→ EXCERPTED PASSAGE
Begin

Rosemary Nyerere (27 October 1961 – 1 January 2021) was a Tanzanian politician, academic and daughter of the late Mwalimu Julius Nyerere, the founder and first president of United Republic of Tanzania.

Background and family
Nyerere was born on 27 October 1961 and is among the eight children of the late Mwalimu Julius Nyerere and Mama Maria Nyerere. She was baptized in St. Joseph's Cathedral, Dar es Salaam under the guardianship of family friends, Clemence Kahama and his wife, Victoria acting as her godparents and she also received her Holy Communion there. She married David Mwamakula on 21 May 1994 in Butiama. The couple were blessed with five children and three grandchildren, whom she was survived in death addition to him (David), her mother, Maria and both parents-in-law (her widower's parents).

End

→ DATA LINES
Begin

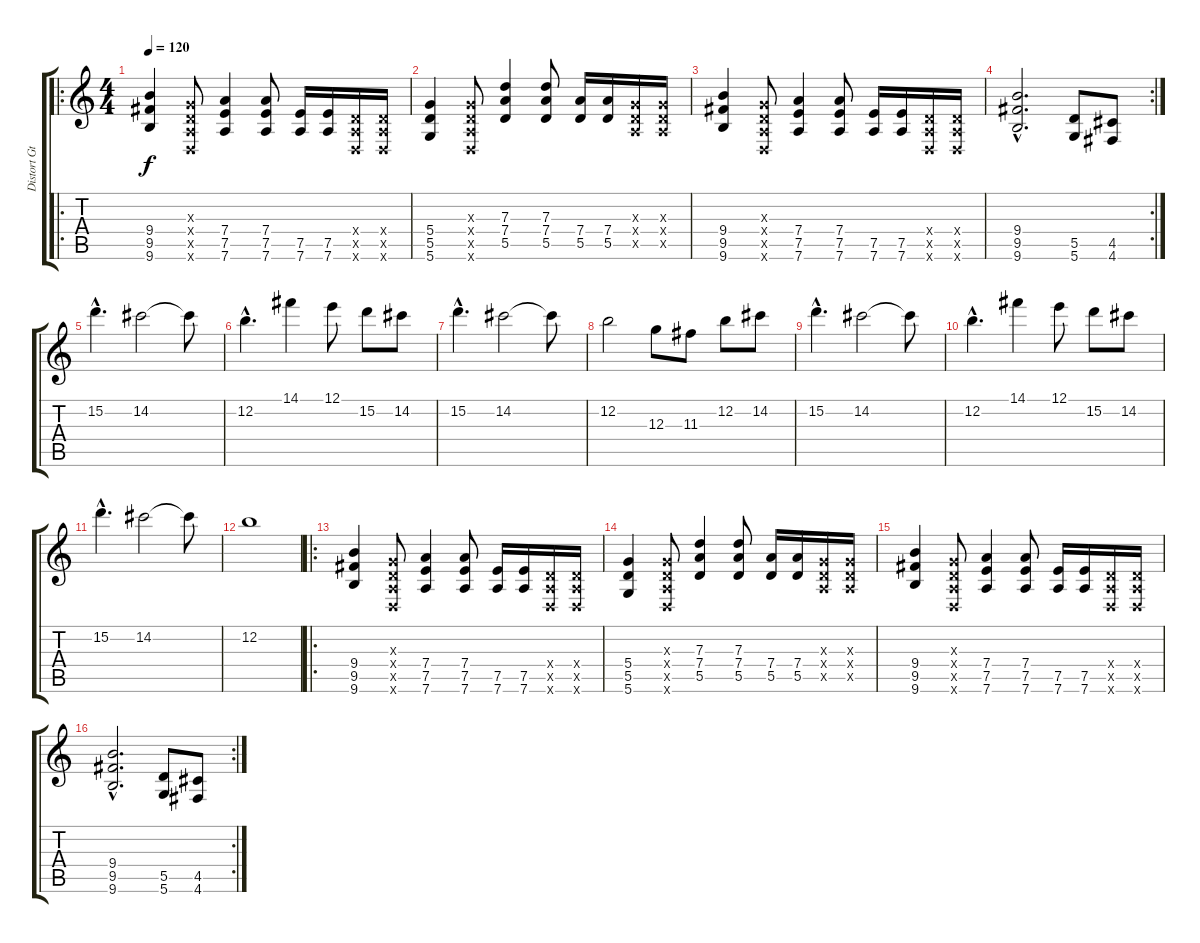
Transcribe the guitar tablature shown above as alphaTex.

\track ("Distort Gtr" "Distort Gt") {instrument overdrivenguitar}
\staff {score tabs}
\tuning (E4 B3 G3 D3 A2 D2) {hide}
\ro
\ts (4 4)
\tempo 120
\clef g2
\ks c
(9.4 9.5 9.6).4{dy f volume 14} (0.3{x} 0.4{x} 0.5{x} 0.6{x}).8 (7.4 7.5 7.6).4 (7.4 7.5 7.6).8 (7.5 7.6).16 (7.5 7.6).16 (0.4{x} 0.5{x} 0.6{x}).16 (0.4{x} 0.5{x} 0.6{x}).16 |
(5.4 5.5 5.6).4 (0.3{x} 0.4{x} 0.5{x} 0.6{x}).8 (7.3 7.4 5.5).4 (7.3 7.4 5.5).8 (7.4 5.5).16 (7.4 5.5).16 (0.3{x} 0.4{x} 0.5{x}).16 (0.3{x} 0.4{x} 0.5{x}).16 |
(9.4 9.5 9.6).4 (0.3{x} 0.4{x} 0.5{x} 0.6{x}).8 (7.4 7.5 7.6).4 (7.4 7.5 7.6).8 (7.5 7.6).16 (7.5 7.6).16 (0.4{x} 0.5{x} 0.6{x}).16 (0.4{x} 0.5{x} 0.6{x}).16 |
\rc 2
(9.4{hac} 9.5{hac} 9.6{hac}).2{d} (5.5 5.6).8 (4.5 4.6).8 |
15.2{hac}.4{d volume 10} 14.2.2 14.2{t}.8 |
12.2{hac}.4{d} 14.1.4 12.1.8 15.2.8 14.2.8 |
15.2{hac}.4{d} 14.2.2 14.2{t}.8 |
12.2.2 12.3.8 11.3.8 12.2.8 14.2.8 |
15.2{hac}.4{d} 14.2.2 14.2{t}.8 |
12.2{hac}.4{d} 14.1.4 12.1.8 15.2.8 14.2.8 |
15.2{hac}.4{d} 14.2.2 14.2{t}.8 |
12.2.1 |
\ro
(9.4 9.5 9.6).4{volume 14} (0.3{x} 0.4{x} 0.5{x} 0.6{x}).8 (7.4 7.5 7.6).4 (7.4 7.5 7.6).8 (7.5 7.6).16 (7.5 7.6).16 (0.4{x} 0.5{x} 0.6{x}).16 (0.4{x} 0.5{x} 0.6{x}).16 |
(5.4 5.5 5.6).4 (0.3{x} 0.4{x} 0.5{x} 0.6{x}).8 (7.3 7.4 5.5).4 (7.3 7.4 5.5).8 (7.4 5.5).16 (7.4 5.5).16 (0.3{x} 0.4{x} 0.5{x}).16 (0.3{x} 0.4{x} 0.5{x}).16 |
(9.4 9.5 9.6).4 (0.3{x} 0.4{x} 0.5{x} 0.6{x}).8 (7.4 7.5 7.6).4 (7.4 7.5 7.6).8 (7.5 7.6).16 (7.5 7.6).16 (0.4{x} 0.5{x} 0.6{x}).16 (0.4{x} 0.5{x} 0.6{x}).16 |
\rc 2
(9.4{hac} 9.5{hac} 9.6{hac}).2{d} (5.5 5.6).8 (4.5 4.6).8
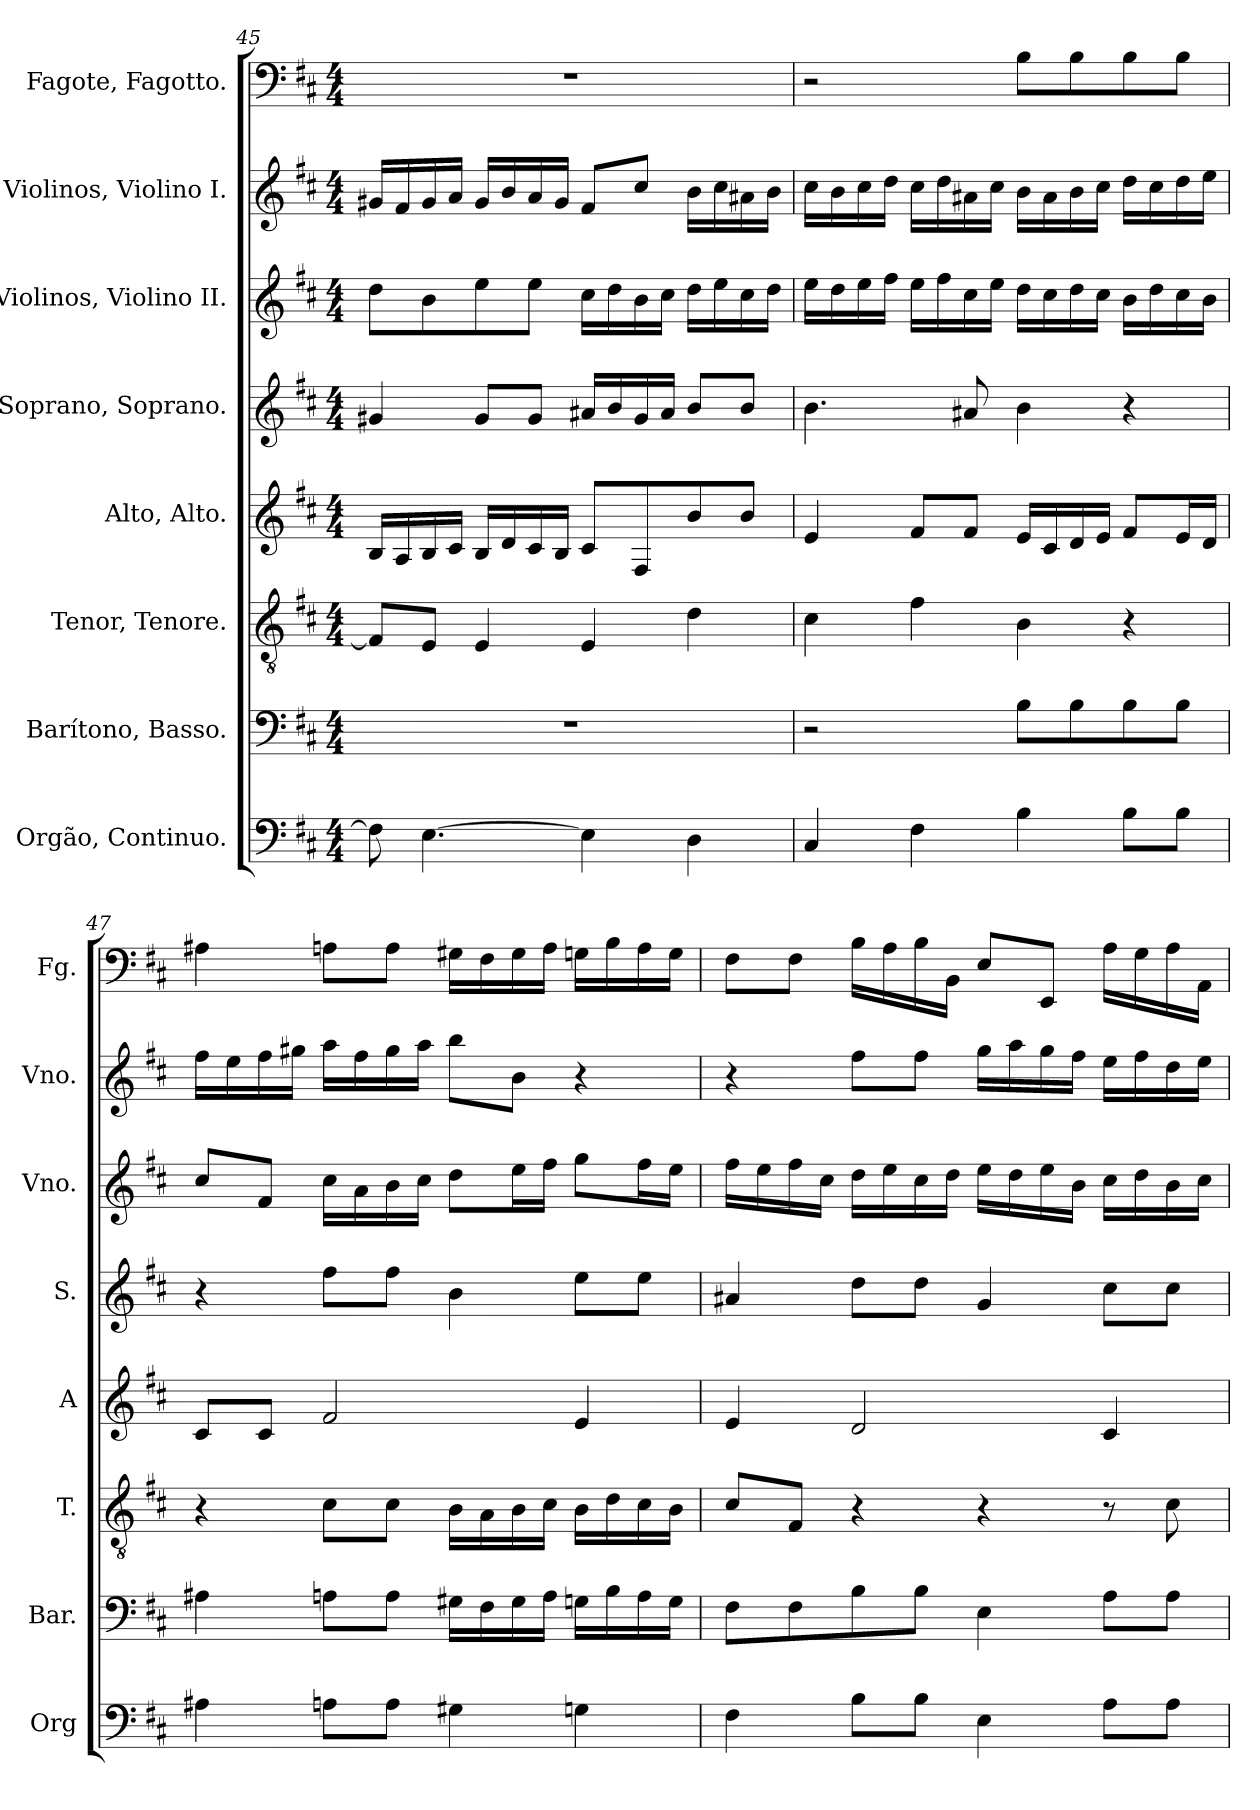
**kern	**kern	**kern	**kern	**kern	**kern	**kern	**kern
*part8	*part7	*part6	*part5	*part4	*part3	*part2	*part1
*staff8	*staff7	*staff6	*staff5	*staff4	*staff3	*staff2	*staff1
*I"Orgão, Continuo.	*I"Barítono, Basso.	*I"Tenor, Tenore.	*I"Alto, Alto.	*I"Soprano, Soprano.	*I"Violinos, Violino II.	*I"Violinos, Violino I.	*I"Fagote, Fagotto.
*I'Org	*I'Bar.	*I'T.	*I'A	*I'S.	*I'Vno.	*I'Vno.	*I'Fg.
!!LO:PB:g=z
*clefF4	*clefF4	*clefGv2	*clefG2	*clefG2	*clefG2	*clefG2	*clefF4
*k[f#c#]	*k[f#c#]	*k[f#c#]	*k[f#c#]	*k[f#c#]	*k[f#c#]	*k[f#c#]	*k[f#c#]
*M4/4	*M4/4	*M4/4	*M4/4	*M4/4	*M4/4	*M4/4	*M4/4
=45	=45	=45	=45	=45	=45	=45	=45
8F#\]	1r	8F#/L]	16B/LL	4g#X/	8dd\L	16g#X/LL	1r
.	.	.	16A/	.	.	16f#/	.
[4.E\	.	8E/J	16B/	.	8b\	16g#/	.
.	.	.	16c#/JJ	.	.	16a/JJ	.
.	.	4E/	16B/LL	8g#/L	8ee\	16g#/LL	.
.	.	.	16d/	.	.	16b/	.
.	.	.	16c#/	8g#/J	8ee\J	16a/	.
.	.	.	16B/JJ	.	.	16g#/JJ	.
4E\]	.	4E/	8c#/L	16a#X/LL	16cc#\LL	8f#/L	.
.	.	.	.	16b/	16dd\	.	.
.	.	.	8F#/	16g#/	16b\	8cc#/J	.
.	.	.	.	16a#/JJ	16cc#\JJ	.	.
4D\	.	4d\	8b/	8b/L	16dd\LL	16b\LL	.
.	.	.	.	.	16ee\	16cc#\	.
.	.	.	8b/J	8b/J	16cc#\	16a#X\	.
.	.	.	.	.	16dd\JJ	16b\JJ	.
=46	=46	=46	=46	=46	=46	=46	=46
4C#/	2r	4c#\	4e/	4.b\	16ee\LL	16cc#\LL	2r
.	.	.	.	.	16dd\	16b\	.
.	.	.	.	.	16ee\	16cc#\	.
.	.	.	.	.	16ff#\JJ	16dd\JJ	.
4F#\	.	4f#\	8f#/L	.	16ee\LL	16cc#\LL	.
.	.	.	.	.	16ff#\	16dd\	.
.	.	.	8f#/J	8a#X/	16cc#\	16a#X\	.
.	.	.	.	.	16ee\JJ	16cc#\JJ	.
4B\	8B\L	4B\	16e/LL	4b\	16dd\LL	16b\LL	8B\L
.	.	.	16c#/	.	16cc#\	16a#\	.
.	8B\	.	16d/	.	16dd\	16b\	8B\
.	.	.	16e/JJ	.	16cc#\JJ	16cc#\JJ	.
8B\L	8B\	4r	8f#/L	4r	16b\LL	16dd\LL	8B\
.	.	.	.	.	16dd\	16cc#\	.
8B\J	8B\J	.	16e/L	.	16cc#\	16dd\	8B\J
.	.	.	16d/JJ	.	16b\JJ	16ee\JJ	.
!!LO:PB:g=z
=47	=47	=47	=47	=47	=47	=47	=47
4A#X\	4A#X\	4r	8c#/L	4r	8cc#/L	16ff#\LL	4A#X\
.	.	.	.	.	.	16ee\	.
.	.	.	8c#/J	.	8f#/J	16ff#\	.
.	.	.	.	.	.	16gg#X\JJ	.
8An\L	8An\L	8c#\L	2f#/	8ff#\L	16cc#\LL	16aa\LL	8An\L
.	.	.	.	.	16a\	16ff#\	.
8A\J	8A\J	8c#\J	.	8ff#\J	16b\	16gg#\	8A\J
.	.	.	.	.	16cc#\JJ	16aa\JJ	.
4G#X\	16G#X\LL	16B\LL	.	4b\	8dd\L	8bb\L	16G#X\LL
.	16F#\	16A\	.	.	.	.	16F#\
.	16G#\	16B\	.	.	16ee\L	8b\J	16G#\
.	16A\JJ	16c#\JJ	.	.	16ff#\JJ	.	16A\JJ
4Gn\	16Gn\LL	16B\LL	4e/	8ee\L	8gg\L	4r	16Gn\LL
.	16B\	16d\	.	.	.	.	16B\
.	16A\	16c#\	.	8ee\J	16ff#\L	.	16A\
.	16G\JJ	16B\JJ	.	.	16ee\JJ	.	16G\JJ
=48	=48	=48	=48	=48	=48	=48	=48
4F#\	8F#\L	8c#/L	4e/	4a#X/	16ff#\LL	4r	8F#\L
.	.	.	.	.	16ee\	.	.
.	8F#\	8F#/J	.	.	16ff#\	.	8F#\J
.	.	.	.	.	16cc#\JJ	.	.
8B\L	8B\	4r	2d/	8dd\L	16dd\LL	8ff#\L	16B\LL
.	.	.	.	.	16ee\	.	16A\
8B\J	8B\J	.	.	8dd\J	16cc#\	8ff#\J	16B\
.	.	.	.	.	16dd\JJ	.	16BB\JJ
4E\	4E\	4r	.	4g/	16ee\LL	16gg\LL	8E/L
.	.	.	.	.	16dd\	16aa\	.
.	.	.	.	.	16ee\	16gg\	8EE/J
.	.	.	.	.	16b\JJ	16ff#\JJ	.
8A\L	8A\L	8r	4c#/	8cc#\L	16cc#\LL	16ee\LL	16A\LL
.	.	.	.	.	16dd\	16ff#\	16G\
8A\J	8A\J	8c#\	.	8cc#\J	16b\	16dd\	16A\
.	.	.	.	.	16cc#\JJ	16ee\JJ	16AA\JJ
=	=	=	=	=	=	=	=
*-	*-	*-	*-	*-	*-	*-	*-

End

→ PROBLEM TO WORK ON
Reproduce the Rosemary Nyerere biography above in full, word for word.

→ SOLUTION
Rosemary Nyerere (27 October 1961 – 1 January 2021) was a Tanzanian politician, academic and daughter of the late Mwalimu Julius Nyerere, the founder and first president of United Republic of Tanzania.

Background and family
Nyerere was born on 27 October 1961 and is among the eight children of the late Mwalimu Julius Nyerere and Mama Maria Nyerere. She was baptized in St. Joseph's Cathedral, Dar es Salaam under the guardianship of family friends, Clemence Kahama and his wife, Victoria acting as her godparents and she also received her Holy Communion there. She married David Mwamakula on 21 May 1994 in Butiama. The couple were blessed with five children and three grandchildren, whom she was survived in death addition to him (David), her mother, Maria and both parents-in-law (her widower's parents).